L'effet est un peu assommant, il faut le reconnaître. Mais Hall est vraiment incroyable dans son monologue de 90 minutes et parvient à faire passer son personnage à travers une multitude d'états, contrôlés ou incontrôlés, tantôt paranoïaque (beaucoup), tantôt pondéré (un peu). Nixon était réputé pour son langage fleuri peu avare en termes grossiers, et ces insultes rythment un flux de réflexions sur sa vie et sa carrière politique dans un état de conscience aux contours incertains. C'est un film particulièrement éreintant, sans doute davantage pour un public non-états-unien car les références culturelles fusent dans tous les sens — il évoque tendrement sa mère, il insulte Dwight Eisenhower, il se montre relativement condescendant envers Henry Kissinger, et ses rapports à John F. Kennedy semblent mêler rage et respect.

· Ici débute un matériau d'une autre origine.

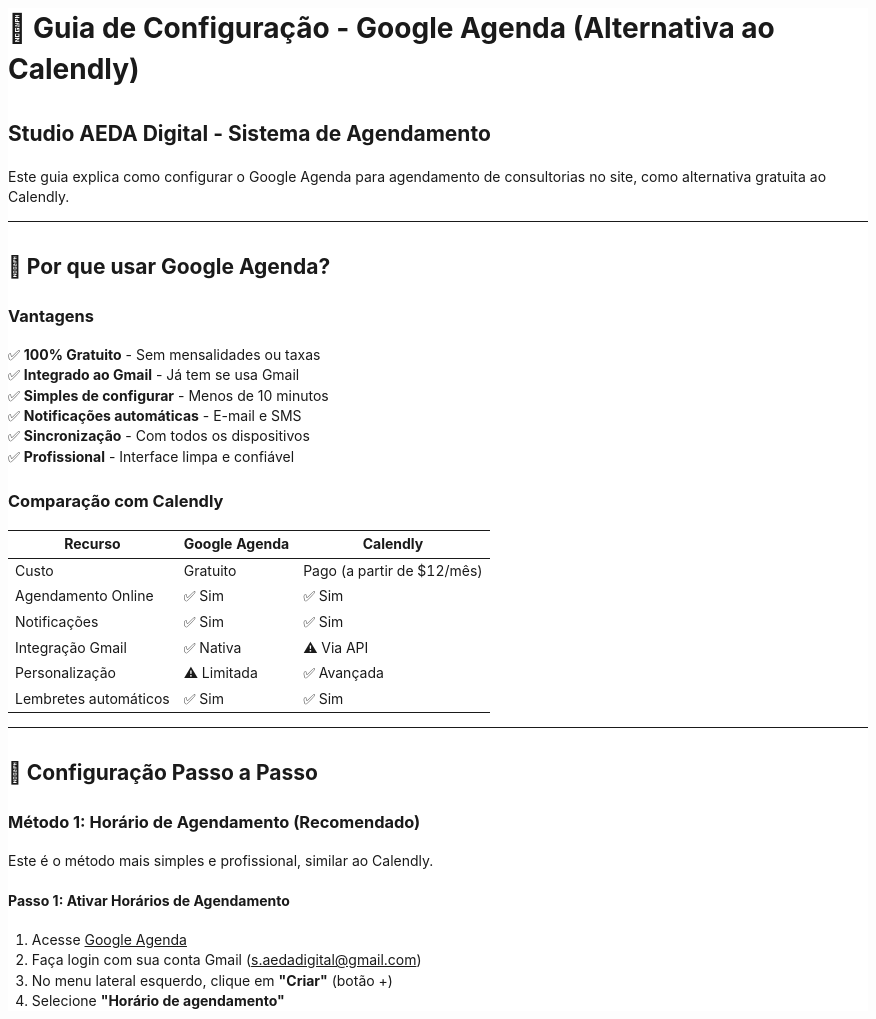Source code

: # 📅 Guia de Configuração - Google Agenda (Alternativa ao Calendly)

## Studio AEDA Digital - Sistema de Agendamento

Este guia explica como configurar o Google Agenda para agendamento de consultorias no site, como alternativa gratuita ao Calendly.

---

## 🎯 Por que usar Google Agenda?

### Vantagens
✅ **100% Gratuito** - Sem mensalidades ou taxas  
✅ **Integrado ao Gmail** - Já tem se usa Gmail  
✅ **Simples de configurar** - Menos de 10 minutos  
✅ **Notificações automáticas** - E-mail e SMS  
✅ **Sincronização** - Com todos os dispositivos  
✅ **Profissional** - Interface limpa e confiável  

### Comparação com Calendly

| Recurso | Google Agenda | Calendly |
|---------|---------------|----------|
| Custo | Gratuito | Pago (a partir de $12/mês) |
| Agendamento Online | ✅ Sim | ✅ Sim |
| Notificações | ✅ Sim | ✅ Sim |
| Integração Gmail | ✅ Nativa | ⚠️ Via API |
| Personalização | ⚠️ Limitada | ✅ Avançada |
| Lembretes automáticos | ✅ Sim | ✅ Sim |

---

## 🚀 Configuração Passo a Passo

### Método 1: Horário de Agendamento (Recomendado)

Este é o método mais simples e profissional, similar ao Calendly.

#### Passo 1: Ativar Horários de Agendamento

1. Acesse [Google Agenda](https://calendar.google.com)
2. Faça login com sua conta Gmail (s.aedadigital@gmail.com)
3. No menu lateral esquerdo, clique em **"Criar"** (botão +)
4. Selecione **"Horário de agendamento"**
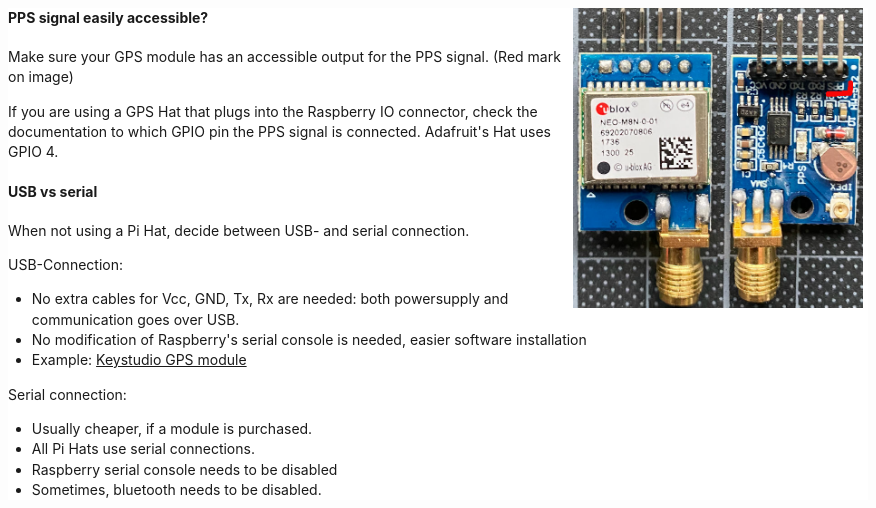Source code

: <img src="https://github.com/domschl/RaspberryNtpServer/blob/main/images/gps-with-pps.jpg" align="right" width="300" height="300" />

#### PPS signal easily accessible?

Make sure your GPS module has an accessible output for the PPS signal. (Red mark on image)

If you are using a GPS Hat that plugs into the Raspberry IO connector, check the documentation to which GPIO pin the PPS signal is connected. Adafruit's Hat uses GPIO 4.

#### USB vs serial

When not using a Pi Hat, decide between USB- and serial connection.

USB-Connection:
* No extra cables for Vcc, GND, Tx, Rx are needed: both powersupply and communication goes over USB.
* No modification of Raspberry's serial console is needed, easier software installation
* Example: [Keystudio GPS module](https://wiki.keyestudio.com/KS0319_keyestudio_GPS_Module)

Serial connection:
* Usually cheaper, if a module is purchased.
* All Pi Hats use serial connections.
* Raspberry serial console needs to be disabled
* Sometimes, bluetooth needs to be disabled.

Parmi les nombreux éléments fictionnels, le Nixon du film estime que la grâce qu'il a reçue du président Gerald Ford l'a entaché à jamais aux yeux du public, car pour bénéficier d'une grâce, il faut d'abord être coupable. Il est avancé que le Watergate aurait été mis en scène pour détourner l'attention d'activités plus graves, voire de trahison. Kissinger aurait été à la solde du Shah d'Iran et lui fournissait de jeunes garçons lors de ses visites à New York. Marilyn Monroe aurait été assassinée par la CIA. Le tout est régulièrement entrelacé avec des éléments historiques réels, et c'est la performance de Philip Baker Hall (bien plus que la mise en scène à la hauteur du théâtre filmé) qui parvient à canaliser toute cette exagération, ces sautes d'humeur, cette culpabilité formant un cocktail explosif lorsqu'elle se mêle à la frustration.